*MATERIAL PROVIDED:*

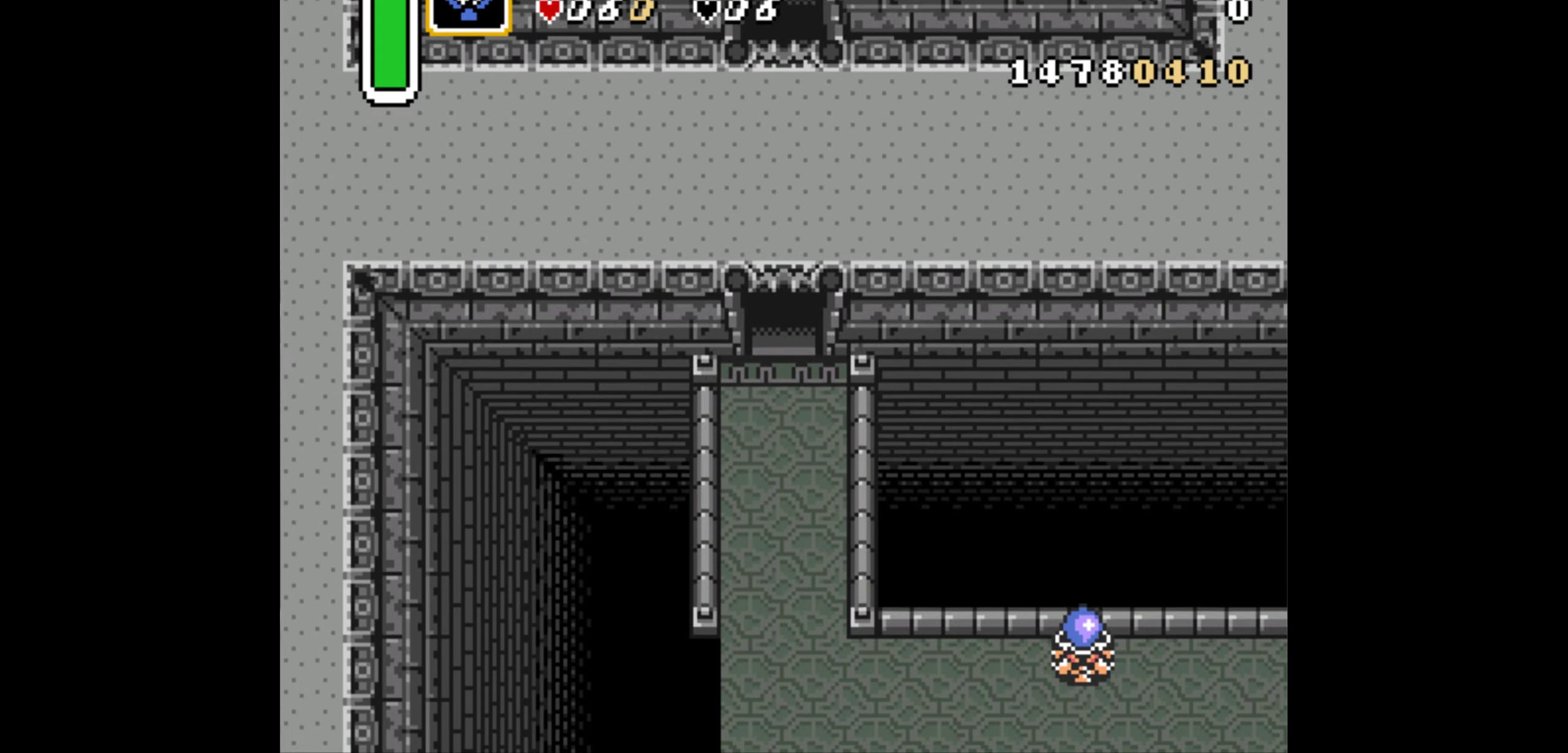
{"buttons": ["DPAD_UP"], "events": []}
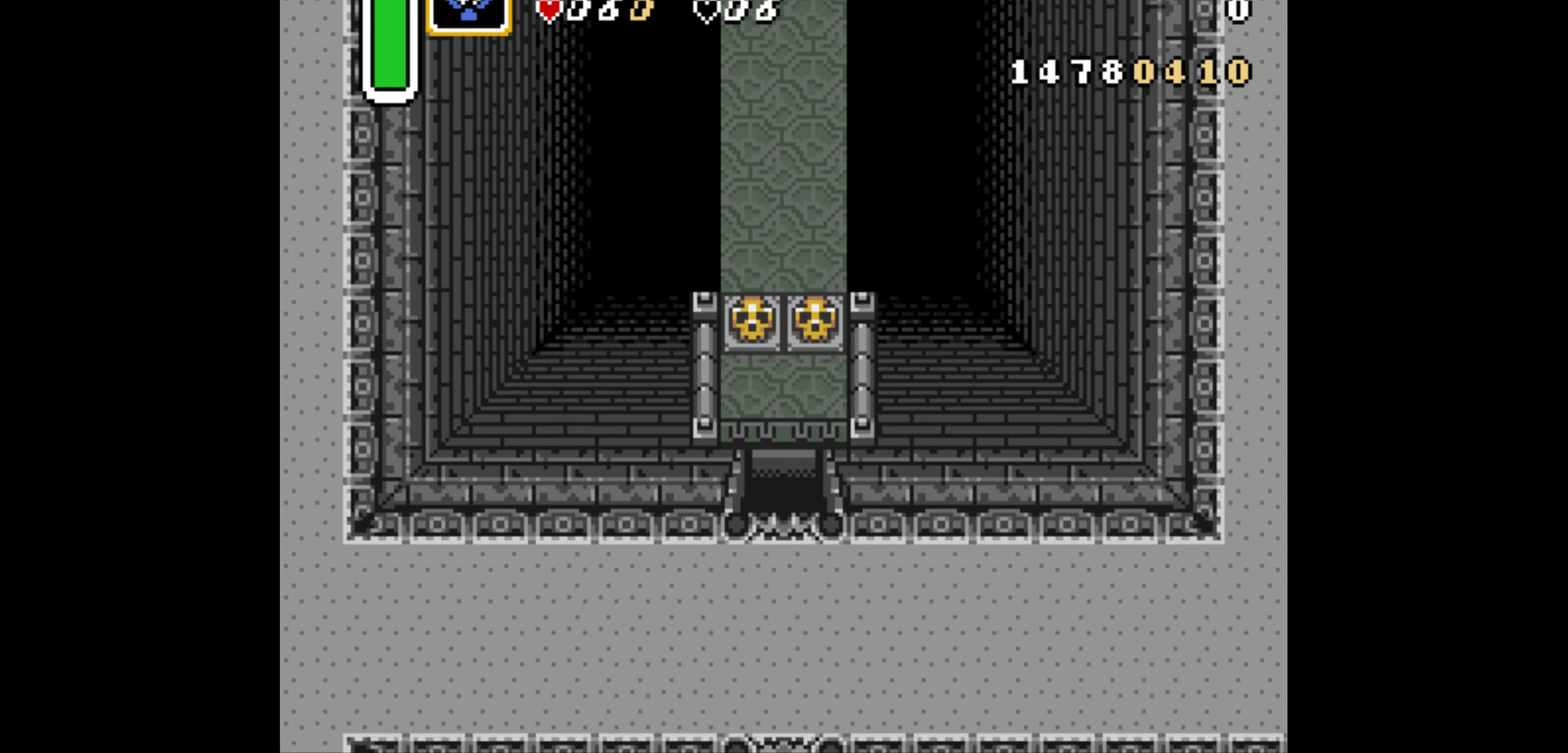
{"buttons": ["DPAD_UP"], "events": []}
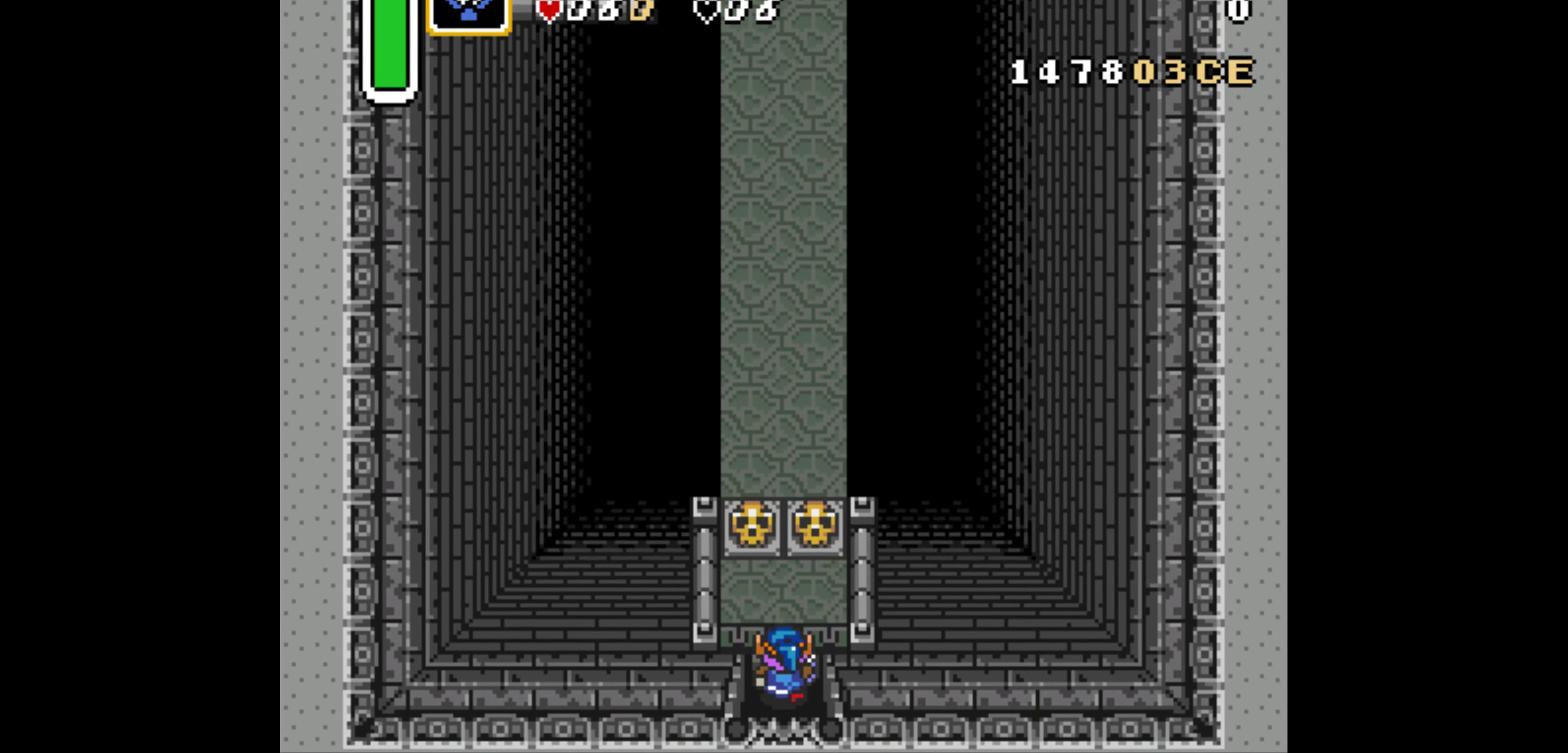
{"buttons": ["DPAD_UP"], "events": [[133, "DPAD_LEFT", "down"], [333, "DPAD_LEFT", "up"], [366, "A", "down"], [450, "A", "up"]]}
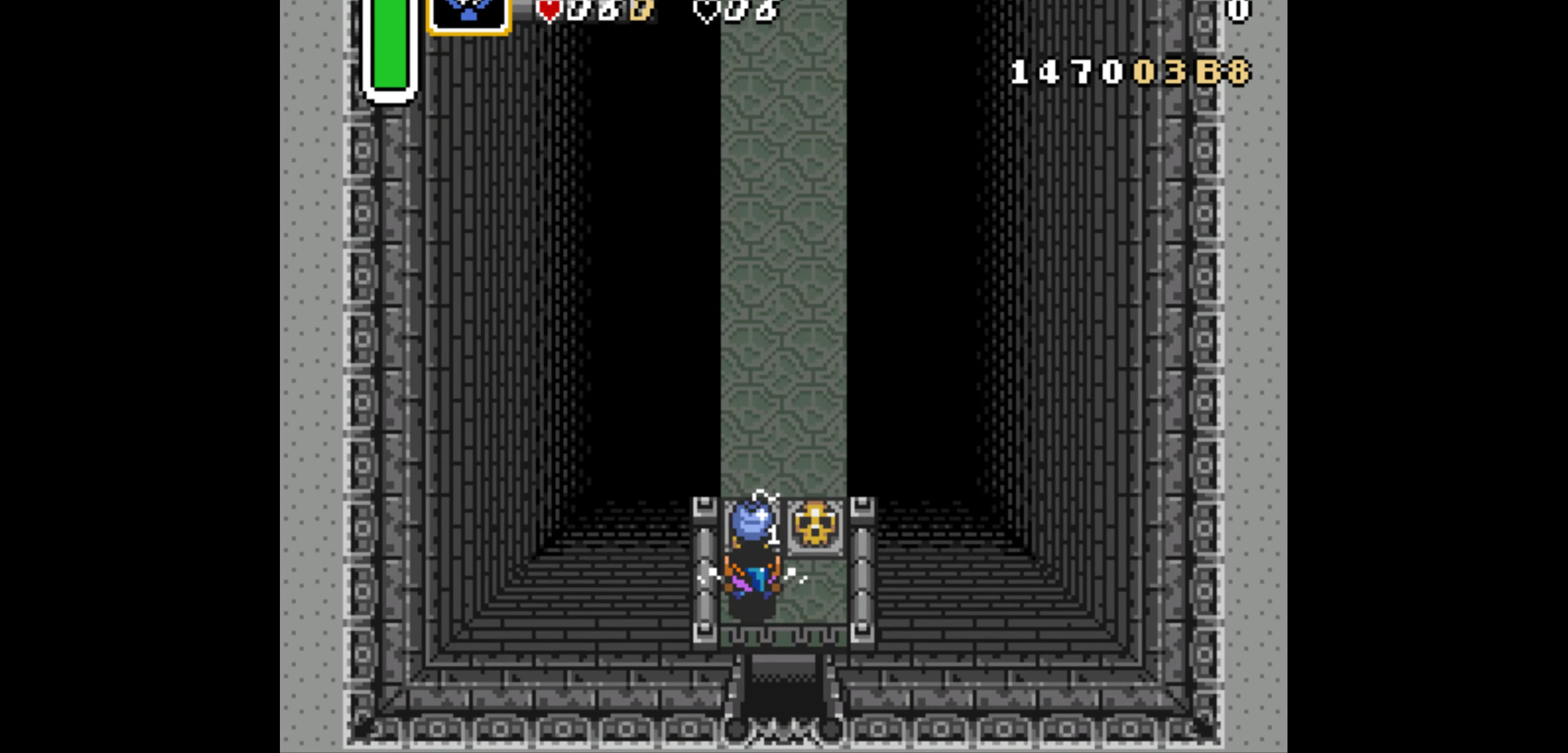
{"buttons": ["DPAD_UP", "DPAD_RIGHT"], "events": [[466, "DPAD_RIGHT", "down"]]}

*EXERCISE BRIEF:*
Return the listing above in full and unaltered. Keep the pictures out.

*SOLUTION BELOW:*
{"buttons": ["DPAD_UP"], "events": []}
{"buttons": ["DPAD_UP"], "events": []}
{"buttons": ["DPAD_UP"], "events": [[133, "DPAD_LEFT", "down"], [333, "DPAD_LEFT", "up"], [366, "A", "down"], [450, "A", "up"]]}
{"buttons": ["DPAD_UP", "DPAD_RIGHT"], "events": [[466, "DPAD_RIGHT", "down"]]}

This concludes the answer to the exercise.